GIVEN INFORMATION:

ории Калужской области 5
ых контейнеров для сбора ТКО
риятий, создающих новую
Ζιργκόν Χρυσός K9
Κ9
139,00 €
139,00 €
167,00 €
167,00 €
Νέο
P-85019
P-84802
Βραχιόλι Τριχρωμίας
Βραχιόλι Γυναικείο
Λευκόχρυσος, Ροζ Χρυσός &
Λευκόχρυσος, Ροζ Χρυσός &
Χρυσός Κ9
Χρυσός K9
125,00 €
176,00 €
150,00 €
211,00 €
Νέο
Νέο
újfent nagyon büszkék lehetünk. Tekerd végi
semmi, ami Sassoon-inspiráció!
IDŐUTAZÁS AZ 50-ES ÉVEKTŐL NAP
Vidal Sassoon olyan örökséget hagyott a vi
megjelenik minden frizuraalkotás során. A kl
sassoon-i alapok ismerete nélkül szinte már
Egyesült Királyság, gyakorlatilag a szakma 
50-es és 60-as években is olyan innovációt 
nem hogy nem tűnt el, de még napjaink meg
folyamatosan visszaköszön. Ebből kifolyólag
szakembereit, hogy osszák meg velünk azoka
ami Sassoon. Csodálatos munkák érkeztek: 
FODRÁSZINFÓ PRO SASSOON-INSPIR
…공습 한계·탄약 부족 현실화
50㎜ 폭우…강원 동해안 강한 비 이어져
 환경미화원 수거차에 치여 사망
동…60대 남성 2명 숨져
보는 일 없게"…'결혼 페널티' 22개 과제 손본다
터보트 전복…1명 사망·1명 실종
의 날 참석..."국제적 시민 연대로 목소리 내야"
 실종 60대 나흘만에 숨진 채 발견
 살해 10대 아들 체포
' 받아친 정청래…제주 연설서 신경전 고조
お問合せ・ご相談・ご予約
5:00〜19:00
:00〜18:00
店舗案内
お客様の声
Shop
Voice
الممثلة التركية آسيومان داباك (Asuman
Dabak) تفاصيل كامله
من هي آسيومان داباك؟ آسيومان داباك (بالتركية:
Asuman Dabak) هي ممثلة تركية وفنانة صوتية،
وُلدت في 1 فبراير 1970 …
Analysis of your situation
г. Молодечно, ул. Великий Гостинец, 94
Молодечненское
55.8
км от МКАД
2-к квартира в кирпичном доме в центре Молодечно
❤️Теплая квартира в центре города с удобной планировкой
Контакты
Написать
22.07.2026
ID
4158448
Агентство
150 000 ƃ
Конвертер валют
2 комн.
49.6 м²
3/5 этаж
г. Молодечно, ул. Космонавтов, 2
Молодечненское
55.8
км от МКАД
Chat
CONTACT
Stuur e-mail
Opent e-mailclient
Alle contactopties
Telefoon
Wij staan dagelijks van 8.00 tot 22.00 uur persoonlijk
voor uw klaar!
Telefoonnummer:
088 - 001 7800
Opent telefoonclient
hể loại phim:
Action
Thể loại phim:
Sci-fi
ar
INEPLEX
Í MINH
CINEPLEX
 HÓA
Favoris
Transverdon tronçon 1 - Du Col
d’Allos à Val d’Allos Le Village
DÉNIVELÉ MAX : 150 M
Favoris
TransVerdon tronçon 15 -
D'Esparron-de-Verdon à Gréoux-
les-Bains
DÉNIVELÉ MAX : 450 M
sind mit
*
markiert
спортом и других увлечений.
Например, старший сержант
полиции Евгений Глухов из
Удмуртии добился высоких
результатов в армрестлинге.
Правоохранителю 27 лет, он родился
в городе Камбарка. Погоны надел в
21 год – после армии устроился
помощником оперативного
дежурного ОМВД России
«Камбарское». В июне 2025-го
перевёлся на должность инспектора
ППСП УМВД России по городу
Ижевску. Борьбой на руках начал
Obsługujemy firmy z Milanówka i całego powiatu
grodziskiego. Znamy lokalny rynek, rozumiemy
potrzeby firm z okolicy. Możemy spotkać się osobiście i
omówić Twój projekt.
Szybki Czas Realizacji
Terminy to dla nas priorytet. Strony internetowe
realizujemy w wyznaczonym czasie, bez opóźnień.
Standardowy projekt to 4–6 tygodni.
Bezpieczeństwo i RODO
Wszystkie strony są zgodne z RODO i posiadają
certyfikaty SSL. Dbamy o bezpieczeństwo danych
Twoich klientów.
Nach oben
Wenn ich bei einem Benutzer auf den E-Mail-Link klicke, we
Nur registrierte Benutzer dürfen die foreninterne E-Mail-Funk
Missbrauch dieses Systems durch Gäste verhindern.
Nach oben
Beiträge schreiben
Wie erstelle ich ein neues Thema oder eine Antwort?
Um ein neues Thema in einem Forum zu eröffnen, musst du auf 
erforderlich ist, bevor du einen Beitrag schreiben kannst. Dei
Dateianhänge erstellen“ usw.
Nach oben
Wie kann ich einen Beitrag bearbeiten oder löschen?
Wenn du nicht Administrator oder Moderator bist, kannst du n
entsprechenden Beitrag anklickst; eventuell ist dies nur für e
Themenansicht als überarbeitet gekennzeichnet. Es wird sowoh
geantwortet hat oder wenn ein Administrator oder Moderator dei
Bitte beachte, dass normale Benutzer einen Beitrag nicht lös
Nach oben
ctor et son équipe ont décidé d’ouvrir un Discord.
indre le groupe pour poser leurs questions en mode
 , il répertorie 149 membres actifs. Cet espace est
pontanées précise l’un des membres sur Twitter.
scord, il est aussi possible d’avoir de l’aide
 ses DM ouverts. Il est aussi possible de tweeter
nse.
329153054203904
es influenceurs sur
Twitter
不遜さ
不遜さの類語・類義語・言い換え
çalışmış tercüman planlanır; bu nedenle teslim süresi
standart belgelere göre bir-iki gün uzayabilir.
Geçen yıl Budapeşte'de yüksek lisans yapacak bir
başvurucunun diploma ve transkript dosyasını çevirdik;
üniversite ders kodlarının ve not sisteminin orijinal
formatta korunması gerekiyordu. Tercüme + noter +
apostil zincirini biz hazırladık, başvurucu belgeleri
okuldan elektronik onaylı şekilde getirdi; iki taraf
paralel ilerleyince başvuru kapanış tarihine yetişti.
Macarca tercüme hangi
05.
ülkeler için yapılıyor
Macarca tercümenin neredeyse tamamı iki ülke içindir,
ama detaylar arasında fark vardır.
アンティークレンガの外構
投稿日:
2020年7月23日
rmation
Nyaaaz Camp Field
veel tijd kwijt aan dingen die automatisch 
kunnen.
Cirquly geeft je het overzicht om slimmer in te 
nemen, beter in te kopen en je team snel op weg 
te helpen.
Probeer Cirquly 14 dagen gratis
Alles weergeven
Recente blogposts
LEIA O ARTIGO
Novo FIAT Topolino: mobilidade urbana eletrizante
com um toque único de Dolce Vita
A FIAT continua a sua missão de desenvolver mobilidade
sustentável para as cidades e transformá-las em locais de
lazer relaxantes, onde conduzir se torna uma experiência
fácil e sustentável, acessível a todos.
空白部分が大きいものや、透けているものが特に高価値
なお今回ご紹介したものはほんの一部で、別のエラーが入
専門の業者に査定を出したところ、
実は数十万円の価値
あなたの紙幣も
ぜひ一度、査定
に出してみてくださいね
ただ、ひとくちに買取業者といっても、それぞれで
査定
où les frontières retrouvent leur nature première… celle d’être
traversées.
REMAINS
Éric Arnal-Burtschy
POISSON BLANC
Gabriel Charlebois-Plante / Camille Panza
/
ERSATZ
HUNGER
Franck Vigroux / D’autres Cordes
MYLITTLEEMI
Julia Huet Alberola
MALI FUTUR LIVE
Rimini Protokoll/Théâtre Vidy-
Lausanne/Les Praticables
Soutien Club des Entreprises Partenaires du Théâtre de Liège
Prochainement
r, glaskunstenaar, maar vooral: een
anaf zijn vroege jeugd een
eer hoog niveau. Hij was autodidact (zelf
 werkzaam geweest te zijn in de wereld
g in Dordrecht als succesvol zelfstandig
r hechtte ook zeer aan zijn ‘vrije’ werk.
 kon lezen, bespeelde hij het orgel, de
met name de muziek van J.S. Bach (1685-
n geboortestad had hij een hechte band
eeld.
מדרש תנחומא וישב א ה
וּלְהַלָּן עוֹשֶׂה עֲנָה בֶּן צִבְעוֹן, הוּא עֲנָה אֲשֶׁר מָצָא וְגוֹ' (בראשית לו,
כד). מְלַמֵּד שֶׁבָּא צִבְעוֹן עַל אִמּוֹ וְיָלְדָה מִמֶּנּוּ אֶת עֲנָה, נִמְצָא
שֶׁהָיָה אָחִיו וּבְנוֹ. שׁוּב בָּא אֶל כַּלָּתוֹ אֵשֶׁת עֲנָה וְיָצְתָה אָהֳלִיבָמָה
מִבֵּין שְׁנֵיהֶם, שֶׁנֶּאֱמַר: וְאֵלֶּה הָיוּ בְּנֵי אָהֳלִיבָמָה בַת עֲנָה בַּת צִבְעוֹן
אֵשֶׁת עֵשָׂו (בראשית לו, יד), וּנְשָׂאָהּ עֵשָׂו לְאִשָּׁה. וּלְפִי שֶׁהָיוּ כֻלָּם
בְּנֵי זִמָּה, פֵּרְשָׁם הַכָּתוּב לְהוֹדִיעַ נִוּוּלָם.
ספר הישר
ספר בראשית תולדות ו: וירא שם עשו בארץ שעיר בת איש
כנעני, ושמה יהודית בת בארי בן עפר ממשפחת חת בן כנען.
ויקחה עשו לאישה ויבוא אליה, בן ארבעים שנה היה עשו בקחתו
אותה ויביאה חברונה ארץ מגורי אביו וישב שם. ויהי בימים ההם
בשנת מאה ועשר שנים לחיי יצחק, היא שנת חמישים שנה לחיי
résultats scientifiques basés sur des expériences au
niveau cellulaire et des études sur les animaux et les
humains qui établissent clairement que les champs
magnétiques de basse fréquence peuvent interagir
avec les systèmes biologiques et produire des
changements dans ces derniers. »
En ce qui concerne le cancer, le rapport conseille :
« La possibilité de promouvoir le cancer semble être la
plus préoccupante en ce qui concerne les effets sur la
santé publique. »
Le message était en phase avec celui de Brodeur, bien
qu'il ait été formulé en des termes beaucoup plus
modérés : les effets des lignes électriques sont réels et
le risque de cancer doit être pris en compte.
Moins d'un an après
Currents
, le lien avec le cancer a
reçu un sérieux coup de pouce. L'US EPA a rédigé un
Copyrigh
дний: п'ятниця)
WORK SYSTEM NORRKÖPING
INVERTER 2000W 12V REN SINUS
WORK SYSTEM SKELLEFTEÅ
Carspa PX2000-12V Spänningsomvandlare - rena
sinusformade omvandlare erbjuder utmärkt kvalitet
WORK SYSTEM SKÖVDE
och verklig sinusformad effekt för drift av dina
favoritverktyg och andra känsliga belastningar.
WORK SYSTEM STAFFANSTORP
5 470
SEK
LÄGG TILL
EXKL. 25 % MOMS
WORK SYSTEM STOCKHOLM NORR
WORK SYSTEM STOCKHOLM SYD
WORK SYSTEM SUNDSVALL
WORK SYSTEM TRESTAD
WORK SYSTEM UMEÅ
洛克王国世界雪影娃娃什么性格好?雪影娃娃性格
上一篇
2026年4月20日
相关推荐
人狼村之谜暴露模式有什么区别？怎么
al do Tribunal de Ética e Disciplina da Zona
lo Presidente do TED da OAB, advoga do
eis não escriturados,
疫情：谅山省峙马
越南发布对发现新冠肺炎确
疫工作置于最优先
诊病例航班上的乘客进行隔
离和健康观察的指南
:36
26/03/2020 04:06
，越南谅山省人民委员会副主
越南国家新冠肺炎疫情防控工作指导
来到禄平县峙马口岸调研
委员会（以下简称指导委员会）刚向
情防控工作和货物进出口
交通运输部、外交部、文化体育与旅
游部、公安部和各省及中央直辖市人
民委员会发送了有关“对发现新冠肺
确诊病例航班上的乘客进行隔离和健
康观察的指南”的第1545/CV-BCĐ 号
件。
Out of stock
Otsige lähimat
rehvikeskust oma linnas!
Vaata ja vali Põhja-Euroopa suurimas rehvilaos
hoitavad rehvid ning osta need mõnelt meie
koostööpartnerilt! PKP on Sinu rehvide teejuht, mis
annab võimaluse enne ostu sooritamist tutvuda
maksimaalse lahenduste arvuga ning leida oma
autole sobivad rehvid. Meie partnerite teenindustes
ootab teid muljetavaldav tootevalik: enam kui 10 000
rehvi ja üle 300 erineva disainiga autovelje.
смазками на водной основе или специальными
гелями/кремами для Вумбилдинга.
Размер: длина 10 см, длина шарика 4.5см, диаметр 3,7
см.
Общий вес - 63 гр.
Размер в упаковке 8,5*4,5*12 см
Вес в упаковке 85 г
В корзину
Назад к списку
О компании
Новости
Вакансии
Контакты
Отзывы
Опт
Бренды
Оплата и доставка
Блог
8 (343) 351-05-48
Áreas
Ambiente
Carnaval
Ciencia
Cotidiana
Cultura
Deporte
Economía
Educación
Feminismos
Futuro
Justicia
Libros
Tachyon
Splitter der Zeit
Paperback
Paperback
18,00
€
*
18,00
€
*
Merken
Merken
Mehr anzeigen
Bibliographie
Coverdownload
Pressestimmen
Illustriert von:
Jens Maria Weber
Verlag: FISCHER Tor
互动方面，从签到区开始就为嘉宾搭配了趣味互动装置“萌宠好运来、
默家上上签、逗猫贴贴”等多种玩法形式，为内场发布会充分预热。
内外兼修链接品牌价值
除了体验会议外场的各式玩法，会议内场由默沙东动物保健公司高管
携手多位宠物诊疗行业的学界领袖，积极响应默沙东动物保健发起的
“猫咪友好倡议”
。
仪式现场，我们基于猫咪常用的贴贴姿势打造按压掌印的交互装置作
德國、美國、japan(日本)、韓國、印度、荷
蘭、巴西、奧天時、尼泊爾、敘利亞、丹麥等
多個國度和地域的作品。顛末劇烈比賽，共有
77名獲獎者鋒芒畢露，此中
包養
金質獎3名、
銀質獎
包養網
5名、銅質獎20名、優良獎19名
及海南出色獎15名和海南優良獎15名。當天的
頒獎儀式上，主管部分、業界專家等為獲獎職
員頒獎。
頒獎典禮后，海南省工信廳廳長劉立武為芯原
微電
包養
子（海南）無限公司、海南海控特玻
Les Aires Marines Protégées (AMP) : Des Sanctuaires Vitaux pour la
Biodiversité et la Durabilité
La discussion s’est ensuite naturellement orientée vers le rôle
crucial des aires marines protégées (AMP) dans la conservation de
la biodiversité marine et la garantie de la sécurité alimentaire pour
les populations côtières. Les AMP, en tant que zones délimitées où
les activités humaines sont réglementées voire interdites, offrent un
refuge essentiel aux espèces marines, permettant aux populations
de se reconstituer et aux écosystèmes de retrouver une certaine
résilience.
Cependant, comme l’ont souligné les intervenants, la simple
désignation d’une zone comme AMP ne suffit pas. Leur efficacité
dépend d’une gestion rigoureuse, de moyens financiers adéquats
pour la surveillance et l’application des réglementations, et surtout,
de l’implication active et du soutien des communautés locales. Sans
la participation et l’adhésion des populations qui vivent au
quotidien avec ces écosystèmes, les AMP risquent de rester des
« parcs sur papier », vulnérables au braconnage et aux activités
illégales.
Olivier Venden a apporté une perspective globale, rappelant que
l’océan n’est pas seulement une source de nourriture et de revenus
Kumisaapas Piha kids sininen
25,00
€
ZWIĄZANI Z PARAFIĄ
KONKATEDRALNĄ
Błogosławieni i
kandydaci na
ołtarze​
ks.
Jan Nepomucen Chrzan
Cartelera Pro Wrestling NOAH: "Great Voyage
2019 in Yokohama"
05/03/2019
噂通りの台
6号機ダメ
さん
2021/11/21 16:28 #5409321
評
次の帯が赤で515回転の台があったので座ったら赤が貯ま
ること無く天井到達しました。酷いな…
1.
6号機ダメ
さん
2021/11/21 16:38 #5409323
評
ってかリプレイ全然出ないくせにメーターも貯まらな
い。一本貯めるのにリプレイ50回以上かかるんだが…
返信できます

INSTRUCTION: Beginning at the line above with "n geboortestad had hij een hechte band" and finishing at the line with "niveau cellulaire et", return each line exactly and return nothing else.

YOUR SOLUTION:
n geboortestad had hij een hechte band
eeld.
מדרש תנחומא וישב א ה
וּלְהַלָּן עוֹשֶׂה עֲנָה בֶּן צִבְעוֹן, הוּא עֲנָה אֲשֶׁר מָצָא וְגוֹ' (בראשית לו,
כד). מְלַמֵּד שֶׁבָּא צִבְעוֹן עַל אִמּוֹ וְיָלְדָה מִמֶּנּוּ אֶת עֲנָה, נִמְצָא
שֶׁהָיָה אָחִיו וּבְנוֹ. שׁוּב בָּא אֶל כַּלָּתוֹ אֵשֶׁת עֲנָה וְיָצְתָה אָהֳלִיבָמָה
מִבֵּין שְׁנֵיהֶם, שֶׁנֶּאֱמַר: וְאֵלֶּה הָיוּ בְּנֵי אָהֳלִיבָמָה בַת עֲנָה בַּת צִבְעוֹן
אֵשֶׁת עֵשָׂו (בראשית לו, יד), וּנְשָׂאָהּ עֵשָׂו לְאִשָּׁה. וּלְפִי שֶׁהָיוּ כֻלָּם
בְּנֵי זִמָּה, פֵּרְשָׁם הַכָּתוּב לְהוֹדִיעַ נִוּוּלָם.
ספר הישר
ספר בראשית תולדות ו: וירא שם עשו בארץ שעיר בת איש
כנעני, ושמה יהודית בת בארי בן עפר ממשפחת חת בן כנען.
ויקחה עשו לאישה ויבוא אליה, בן ארבעים שנה היה עשו בקחתו
אותה ויביאה חברונה ארץ מגורי אביו וישב שם. ויהי בימים ההם
בשנת מאה ועשר שנים לחיי יצחק, היא שנת חמישים שנה לחיי
résultats scientifiques basés sur des expériences au
niveau cellulaire et des études sur les animaux et les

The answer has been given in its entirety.